Разумеется, из российских городов выпархивают не только житейские истории о трудных днях самых разных горемык от цивилизации. В лучших произведениях этого склада автор, кажется, забывает о своей «каменной» принадлежности и творчески исследует современный мир как таковой – в разных его точках и порой неожиданных преломлениях. И подобная книга почти не воспринимается как городское творчество, она словно бы принадлежит всем, вне зависимости от того, во что упирается взгляд повествователя: в шумный перекрёсток – или в умиротворённый луг, в огневое противостояние – или в память об отце-матери и даже прадеде. Между тем, упомянутое деление большого литературного поля на два крыла, пусть и неотчётливо все-таки присутствует в нашем чтении. Сама речь писателя несёт на себе печать его принадлежности к тому или иному окоёму – мягкому, природному или жёсткому, безраздельно принадлежащему цивилизации.

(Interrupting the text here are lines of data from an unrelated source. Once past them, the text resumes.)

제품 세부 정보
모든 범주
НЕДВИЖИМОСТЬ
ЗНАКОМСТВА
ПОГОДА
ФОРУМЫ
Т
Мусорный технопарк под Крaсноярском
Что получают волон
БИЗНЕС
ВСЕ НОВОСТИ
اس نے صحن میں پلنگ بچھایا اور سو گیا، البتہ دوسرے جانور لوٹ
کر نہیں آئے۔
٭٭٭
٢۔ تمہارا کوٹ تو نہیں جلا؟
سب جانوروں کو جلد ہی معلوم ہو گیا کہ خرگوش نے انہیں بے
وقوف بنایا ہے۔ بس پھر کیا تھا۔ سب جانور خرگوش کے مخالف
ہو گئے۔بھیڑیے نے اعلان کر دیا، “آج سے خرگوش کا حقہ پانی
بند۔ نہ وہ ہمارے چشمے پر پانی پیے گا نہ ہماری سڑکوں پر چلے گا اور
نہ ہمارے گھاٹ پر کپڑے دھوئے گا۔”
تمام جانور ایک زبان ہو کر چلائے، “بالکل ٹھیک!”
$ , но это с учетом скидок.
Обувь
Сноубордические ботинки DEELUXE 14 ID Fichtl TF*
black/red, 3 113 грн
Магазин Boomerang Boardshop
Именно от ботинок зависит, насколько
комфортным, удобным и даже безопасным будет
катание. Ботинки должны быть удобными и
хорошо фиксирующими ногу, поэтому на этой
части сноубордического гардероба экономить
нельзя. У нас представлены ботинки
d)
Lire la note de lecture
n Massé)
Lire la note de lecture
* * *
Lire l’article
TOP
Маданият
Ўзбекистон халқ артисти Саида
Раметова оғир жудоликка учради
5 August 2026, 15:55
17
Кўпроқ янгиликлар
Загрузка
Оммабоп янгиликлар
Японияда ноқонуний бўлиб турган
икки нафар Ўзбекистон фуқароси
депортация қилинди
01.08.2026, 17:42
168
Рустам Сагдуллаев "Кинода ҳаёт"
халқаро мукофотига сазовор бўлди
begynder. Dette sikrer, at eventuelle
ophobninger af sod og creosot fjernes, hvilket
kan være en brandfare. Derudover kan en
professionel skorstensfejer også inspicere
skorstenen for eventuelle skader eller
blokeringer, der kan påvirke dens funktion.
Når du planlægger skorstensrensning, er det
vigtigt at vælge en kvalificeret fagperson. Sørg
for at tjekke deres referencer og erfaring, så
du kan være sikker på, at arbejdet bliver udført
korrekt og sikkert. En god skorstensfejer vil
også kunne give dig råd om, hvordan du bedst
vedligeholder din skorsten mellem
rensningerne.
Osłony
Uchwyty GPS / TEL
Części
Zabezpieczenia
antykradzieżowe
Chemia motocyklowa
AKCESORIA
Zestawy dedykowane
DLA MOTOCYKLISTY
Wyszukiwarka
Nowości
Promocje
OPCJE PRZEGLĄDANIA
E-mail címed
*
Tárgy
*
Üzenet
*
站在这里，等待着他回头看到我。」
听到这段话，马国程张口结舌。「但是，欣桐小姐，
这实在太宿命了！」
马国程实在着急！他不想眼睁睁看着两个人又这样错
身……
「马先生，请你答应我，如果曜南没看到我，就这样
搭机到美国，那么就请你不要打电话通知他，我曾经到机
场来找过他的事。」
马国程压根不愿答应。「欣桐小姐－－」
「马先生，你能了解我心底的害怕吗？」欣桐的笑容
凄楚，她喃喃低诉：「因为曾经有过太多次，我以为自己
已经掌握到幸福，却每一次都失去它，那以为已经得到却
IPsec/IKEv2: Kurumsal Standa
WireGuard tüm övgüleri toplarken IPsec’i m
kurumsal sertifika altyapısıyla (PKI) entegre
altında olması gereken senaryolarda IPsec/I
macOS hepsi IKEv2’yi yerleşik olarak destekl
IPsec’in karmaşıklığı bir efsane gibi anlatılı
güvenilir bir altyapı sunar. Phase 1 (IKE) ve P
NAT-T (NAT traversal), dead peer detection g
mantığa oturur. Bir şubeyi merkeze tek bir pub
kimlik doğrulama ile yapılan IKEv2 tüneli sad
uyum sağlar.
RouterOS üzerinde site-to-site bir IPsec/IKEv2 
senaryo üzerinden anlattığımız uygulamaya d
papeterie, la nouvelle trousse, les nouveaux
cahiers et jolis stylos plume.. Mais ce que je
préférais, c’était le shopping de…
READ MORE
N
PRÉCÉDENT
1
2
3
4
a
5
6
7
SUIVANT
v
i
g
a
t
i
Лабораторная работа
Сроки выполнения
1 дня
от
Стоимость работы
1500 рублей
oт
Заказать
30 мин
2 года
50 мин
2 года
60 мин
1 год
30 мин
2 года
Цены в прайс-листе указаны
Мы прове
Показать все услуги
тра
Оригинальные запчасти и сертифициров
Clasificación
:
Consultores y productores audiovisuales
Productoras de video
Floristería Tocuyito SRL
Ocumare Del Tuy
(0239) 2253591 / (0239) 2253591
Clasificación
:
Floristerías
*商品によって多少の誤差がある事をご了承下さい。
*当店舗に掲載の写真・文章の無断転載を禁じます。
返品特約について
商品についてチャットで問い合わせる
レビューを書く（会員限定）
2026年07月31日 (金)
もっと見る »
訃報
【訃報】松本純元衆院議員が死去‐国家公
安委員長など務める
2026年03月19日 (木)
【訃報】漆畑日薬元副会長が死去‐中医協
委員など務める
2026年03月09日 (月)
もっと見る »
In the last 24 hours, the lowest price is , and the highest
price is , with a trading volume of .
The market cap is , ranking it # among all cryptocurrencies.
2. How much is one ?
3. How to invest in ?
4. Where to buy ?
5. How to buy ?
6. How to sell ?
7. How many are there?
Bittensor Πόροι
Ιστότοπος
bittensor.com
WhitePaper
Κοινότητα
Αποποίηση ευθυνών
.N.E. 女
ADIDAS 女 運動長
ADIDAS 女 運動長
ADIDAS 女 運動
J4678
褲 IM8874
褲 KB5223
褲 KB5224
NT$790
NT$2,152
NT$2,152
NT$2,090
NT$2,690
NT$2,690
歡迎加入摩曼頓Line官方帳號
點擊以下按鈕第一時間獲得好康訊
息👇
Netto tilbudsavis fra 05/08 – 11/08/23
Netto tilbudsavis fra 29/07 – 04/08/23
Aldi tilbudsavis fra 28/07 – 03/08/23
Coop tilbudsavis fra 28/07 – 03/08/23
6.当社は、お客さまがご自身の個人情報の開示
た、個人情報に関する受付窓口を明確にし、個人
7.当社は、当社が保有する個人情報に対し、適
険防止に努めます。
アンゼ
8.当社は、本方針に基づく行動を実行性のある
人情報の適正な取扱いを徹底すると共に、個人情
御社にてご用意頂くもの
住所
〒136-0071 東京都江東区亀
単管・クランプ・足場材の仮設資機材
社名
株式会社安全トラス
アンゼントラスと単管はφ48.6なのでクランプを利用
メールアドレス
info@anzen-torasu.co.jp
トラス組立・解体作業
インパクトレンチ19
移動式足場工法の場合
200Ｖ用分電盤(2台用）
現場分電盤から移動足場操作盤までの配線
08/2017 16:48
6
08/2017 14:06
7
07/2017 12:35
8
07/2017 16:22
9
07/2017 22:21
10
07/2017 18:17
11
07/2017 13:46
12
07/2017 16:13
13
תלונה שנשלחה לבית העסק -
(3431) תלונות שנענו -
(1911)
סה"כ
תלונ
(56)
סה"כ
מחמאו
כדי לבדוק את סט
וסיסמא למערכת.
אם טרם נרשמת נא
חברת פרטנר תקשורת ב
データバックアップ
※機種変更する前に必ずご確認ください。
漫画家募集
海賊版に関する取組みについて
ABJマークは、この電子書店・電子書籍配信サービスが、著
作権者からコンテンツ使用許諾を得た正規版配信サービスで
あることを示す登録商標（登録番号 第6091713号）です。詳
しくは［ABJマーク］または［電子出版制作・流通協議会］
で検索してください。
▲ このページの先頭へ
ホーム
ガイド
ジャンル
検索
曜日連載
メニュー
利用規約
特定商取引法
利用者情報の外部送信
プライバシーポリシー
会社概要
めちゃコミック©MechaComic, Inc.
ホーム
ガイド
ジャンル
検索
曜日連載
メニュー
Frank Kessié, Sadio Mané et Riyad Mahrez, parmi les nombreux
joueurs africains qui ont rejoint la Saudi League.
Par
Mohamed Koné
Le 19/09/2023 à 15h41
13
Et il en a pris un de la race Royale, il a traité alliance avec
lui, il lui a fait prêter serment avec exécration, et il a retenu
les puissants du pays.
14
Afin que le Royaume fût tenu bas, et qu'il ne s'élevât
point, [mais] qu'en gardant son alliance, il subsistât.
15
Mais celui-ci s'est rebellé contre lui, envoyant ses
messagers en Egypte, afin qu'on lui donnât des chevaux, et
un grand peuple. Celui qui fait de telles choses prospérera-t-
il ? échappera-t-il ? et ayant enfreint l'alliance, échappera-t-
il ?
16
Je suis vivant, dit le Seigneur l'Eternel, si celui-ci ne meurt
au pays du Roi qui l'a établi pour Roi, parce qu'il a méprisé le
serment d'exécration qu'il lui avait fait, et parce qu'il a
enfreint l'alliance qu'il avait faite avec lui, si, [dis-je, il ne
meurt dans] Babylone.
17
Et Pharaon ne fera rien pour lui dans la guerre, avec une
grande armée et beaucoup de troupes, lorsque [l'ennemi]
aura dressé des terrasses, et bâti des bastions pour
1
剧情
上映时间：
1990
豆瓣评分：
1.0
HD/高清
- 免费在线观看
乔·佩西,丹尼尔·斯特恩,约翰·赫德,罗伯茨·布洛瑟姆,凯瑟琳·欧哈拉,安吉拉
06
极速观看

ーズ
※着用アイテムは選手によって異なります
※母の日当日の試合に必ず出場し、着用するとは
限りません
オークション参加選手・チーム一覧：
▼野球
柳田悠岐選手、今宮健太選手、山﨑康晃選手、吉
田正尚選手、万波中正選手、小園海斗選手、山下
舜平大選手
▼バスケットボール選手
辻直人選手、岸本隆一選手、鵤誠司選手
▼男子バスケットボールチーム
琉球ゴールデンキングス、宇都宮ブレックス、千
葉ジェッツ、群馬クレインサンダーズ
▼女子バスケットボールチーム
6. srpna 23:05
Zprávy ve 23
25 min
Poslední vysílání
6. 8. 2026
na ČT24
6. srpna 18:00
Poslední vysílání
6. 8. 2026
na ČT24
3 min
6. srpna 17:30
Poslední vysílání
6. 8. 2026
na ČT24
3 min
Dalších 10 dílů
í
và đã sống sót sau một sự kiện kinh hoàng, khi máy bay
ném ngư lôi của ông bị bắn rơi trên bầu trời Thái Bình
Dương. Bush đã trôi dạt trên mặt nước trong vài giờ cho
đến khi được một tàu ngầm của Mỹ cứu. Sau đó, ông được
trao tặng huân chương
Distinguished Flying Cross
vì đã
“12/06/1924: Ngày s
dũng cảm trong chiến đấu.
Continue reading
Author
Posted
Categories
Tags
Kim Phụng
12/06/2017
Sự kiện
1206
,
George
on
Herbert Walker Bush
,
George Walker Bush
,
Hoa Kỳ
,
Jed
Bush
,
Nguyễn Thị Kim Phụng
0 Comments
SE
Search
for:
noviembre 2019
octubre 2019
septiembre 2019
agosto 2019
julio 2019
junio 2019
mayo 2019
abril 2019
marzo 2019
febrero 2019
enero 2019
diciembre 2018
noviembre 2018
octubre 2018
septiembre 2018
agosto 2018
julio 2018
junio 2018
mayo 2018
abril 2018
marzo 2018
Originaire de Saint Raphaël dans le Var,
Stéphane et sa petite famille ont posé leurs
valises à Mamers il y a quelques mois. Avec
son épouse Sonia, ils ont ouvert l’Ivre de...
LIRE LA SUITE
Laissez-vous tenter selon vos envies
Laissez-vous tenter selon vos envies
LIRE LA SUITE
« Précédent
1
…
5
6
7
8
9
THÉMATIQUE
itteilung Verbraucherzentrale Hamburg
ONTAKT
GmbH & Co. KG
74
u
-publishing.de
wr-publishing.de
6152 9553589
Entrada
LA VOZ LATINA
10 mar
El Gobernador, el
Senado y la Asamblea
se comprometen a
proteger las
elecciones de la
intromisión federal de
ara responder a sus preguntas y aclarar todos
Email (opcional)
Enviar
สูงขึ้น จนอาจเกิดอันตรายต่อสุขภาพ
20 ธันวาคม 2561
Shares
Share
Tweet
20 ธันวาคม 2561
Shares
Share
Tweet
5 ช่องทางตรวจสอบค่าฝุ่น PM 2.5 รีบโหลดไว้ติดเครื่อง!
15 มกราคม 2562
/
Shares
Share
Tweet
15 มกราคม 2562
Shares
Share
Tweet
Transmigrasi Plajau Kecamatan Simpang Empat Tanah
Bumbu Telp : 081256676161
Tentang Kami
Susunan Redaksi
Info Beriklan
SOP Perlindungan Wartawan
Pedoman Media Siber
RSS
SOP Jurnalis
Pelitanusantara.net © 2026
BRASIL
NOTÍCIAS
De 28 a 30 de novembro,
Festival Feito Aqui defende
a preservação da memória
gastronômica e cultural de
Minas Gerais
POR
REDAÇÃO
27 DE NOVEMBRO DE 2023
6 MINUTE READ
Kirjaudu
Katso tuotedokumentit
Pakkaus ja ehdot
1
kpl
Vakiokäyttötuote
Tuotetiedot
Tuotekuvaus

Вот почему «деревенская литература» представляется творчеством онтологическим, а городская словесность, какие бы художественные достижения ей не принадлежали, оказывается вещью, привнесённой некими дополнительными обстоятельствами. Конечно же, речь не идёт о возвращении в идеализированное сельское прошлое, но требует внимания само сочетание «городского слова» и «деревенской речи», их взаимный художественный вес и соразмерность – отчётливая, внятная, продуманная и завязанная на перспективу. Не города и столицы есть признанные центры России на безразмерной карте государства, а сама провинция должна ясно понимать себя как страну, которая владеет Москвой и Питером, и никому их не отдаст, потому что это – своё.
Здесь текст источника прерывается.